== Given records

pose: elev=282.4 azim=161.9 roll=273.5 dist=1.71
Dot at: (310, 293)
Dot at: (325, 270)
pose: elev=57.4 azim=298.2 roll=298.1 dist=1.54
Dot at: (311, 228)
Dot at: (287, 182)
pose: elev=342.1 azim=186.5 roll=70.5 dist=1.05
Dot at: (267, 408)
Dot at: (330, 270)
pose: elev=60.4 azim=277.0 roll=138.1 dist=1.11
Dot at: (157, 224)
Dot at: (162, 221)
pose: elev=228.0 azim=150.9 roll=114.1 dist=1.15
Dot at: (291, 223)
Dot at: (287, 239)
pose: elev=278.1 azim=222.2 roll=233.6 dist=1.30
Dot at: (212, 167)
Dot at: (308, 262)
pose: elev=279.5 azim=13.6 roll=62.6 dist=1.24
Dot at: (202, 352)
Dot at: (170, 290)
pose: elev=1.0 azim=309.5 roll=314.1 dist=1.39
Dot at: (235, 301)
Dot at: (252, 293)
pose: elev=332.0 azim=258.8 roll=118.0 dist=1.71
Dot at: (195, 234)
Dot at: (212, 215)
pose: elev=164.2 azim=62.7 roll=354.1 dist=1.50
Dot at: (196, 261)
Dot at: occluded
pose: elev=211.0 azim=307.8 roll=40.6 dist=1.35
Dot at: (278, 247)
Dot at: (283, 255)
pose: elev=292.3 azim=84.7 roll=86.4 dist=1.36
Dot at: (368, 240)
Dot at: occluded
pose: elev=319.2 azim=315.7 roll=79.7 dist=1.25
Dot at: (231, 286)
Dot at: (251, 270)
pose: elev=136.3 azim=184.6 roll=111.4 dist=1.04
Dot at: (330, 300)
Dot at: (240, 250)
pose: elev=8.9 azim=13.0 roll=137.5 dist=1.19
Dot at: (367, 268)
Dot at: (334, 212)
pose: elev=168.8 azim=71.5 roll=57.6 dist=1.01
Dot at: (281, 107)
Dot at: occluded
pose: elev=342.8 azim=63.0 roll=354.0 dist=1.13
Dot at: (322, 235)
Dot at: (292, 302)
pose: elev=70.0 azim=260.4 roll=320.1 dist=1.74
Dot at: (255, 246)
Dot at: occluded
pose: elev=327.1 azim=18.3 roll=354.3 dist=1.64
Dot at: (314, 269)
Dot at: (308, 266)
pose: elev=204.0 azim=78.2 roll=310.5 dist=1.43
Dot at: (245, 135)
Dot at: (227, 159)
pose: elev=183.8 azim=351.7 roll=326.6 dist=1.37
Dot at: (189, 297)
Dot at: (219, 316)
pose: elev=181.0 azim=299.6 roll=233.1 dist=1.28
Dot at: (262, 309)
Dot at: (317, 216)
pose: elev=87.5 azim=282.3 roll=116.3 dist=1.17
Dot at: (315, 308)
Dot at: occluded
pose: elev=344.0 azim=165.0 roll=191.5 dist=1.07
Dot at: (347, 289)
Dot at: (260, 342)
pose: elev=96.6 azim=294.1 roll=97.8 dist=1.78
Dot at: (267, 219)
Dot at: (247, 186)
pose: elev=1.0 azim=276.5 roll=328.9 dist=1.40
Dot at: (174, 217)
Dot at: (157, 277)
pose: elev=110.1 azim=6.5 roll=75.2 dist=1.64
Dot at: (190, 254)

====

Write out all of the records above again, replacing "pose" with "view" everywhere it appears and leaving everything else unchanged.

**Answer to the task**
view: elev=282.4 azim=161.9 roll=273.5 dist=1.71
Dot at: (310, 293)
Dot at: (325, 270)
view: elev=57.4 azim=298.2 roll=298.1 dist=1.54
Dot at: (311, 228)
Dot at: (287, 182)
view: elev=342.1 azim=186.5 roll=70.5 dist=1.05
Dot at: (267, 408)
Dot at: (330, 270)
view: elev=60.4 azim=277.0 roll=138.1 dist=1.11
Dot at: (157, 224)
Dot at: (162, 221)
view: elev=228.0 azim=150.9 roll=114.1 dist=1.15
Dot at: (291, 223)
Dot at: (287, 239)
view: elev=278.1 azim=222.2 roll=233.6 dist=1.30
Dot at: (212, 167)
Dot at: (308, 262)
view: elev=279.5 azim=13.6 roll=62.6 dist=1.24
Dot at: (202, 352)
Dot at: (170, 290)
view: elev=1.0 azim=309.5 roll=314.1 dist=1.39
Dot at: (235, 301)
Dot at: (252, 293)
view: elev=332.0 azim=258.8 roll=118.0 dist=1.71
Dot at: (195, 234)
Dot at: (212, 215)
view: elev=164.2 azim=62.7 roll=354.1 dist=1.50
Dot at: (196, 261)
Dot at: occluded
view: elev=211.0 azim=307.8 roll=40.6 dist=1.35
Dot at: (278, 247)
Dot at: (283, 255)
view: elev=292.3 azim=84.7 roll=86.4 dist=1.36
Dot at: (368, 240)
Dot at: occluded
view: elev=319.2 azim=315.7 roll=79.7 dist=1.25
Dot at: (231, 286)
Dot at: (251, 270)
view: elev=136.3 azim=184.6 roll=111.4 dist=1.04
Dot at: (330, 300)
Dot at: (240, 250)
view: elev=8.9 azim=13.0 roll=137.5 dist=1.19
Dot at: (367, 268)
Dot at: (334, 212)
view: elev=168.8 azim=71.5 roll=57.6 dist=1.01
Dot at: (281, 107)
Dot at: occluded
view: elev=342.8 azim=63.0 roll=354.0 dist=1.13
Dot at: (322, 235)
Dot at: (292, 302)
view: elev=70.0 azim=260.4 roll=320.1 dist=1.74
Dot at: (255, 246)
Dot at: occluded
view: elev=327.1 azim=18.3 roll=354.3 dist=1.64
Dot at: (314, 269)
Dot at: (308, 266)
view: elev=204.0 azim=78.2 roll=310.5 dist=1.43
Dot at: (245, 135)
Dot at: (227, 159)
view: elev=183.8 azim=351.7 roll=326.6 dist=1.37
Dot at: (189, 297)
Dot at: (219, 316)
view: elev=181.0 azim=299.6 roll=233.1 dist=1.28
Dot at: (262, 309)
Dot at: (317, 216)
view: elev=87.5 azim=282.3 roll=116.3 dist=1.17
Dot at: (315, 308)
Dot at: occluded
view: elev=344.0 azim=165.0 roll=191.5 dist=1.07
Dot at: (347, 289)
Dot at: (260, 342)
view: elev=96.6 azim=294.1 roll=97.8 dist=1.78
Dot at: (267, 219)
Dot at: (247, 186)
view: elev=1.0 azim=276.5 roll=328.9 dist=1.40
Dot at: (174, 217)
Dot at: (157, 277)
view: elev=110.1 azim=6.5 roll=75.2 dist=1.64
Dot at: (190, 254)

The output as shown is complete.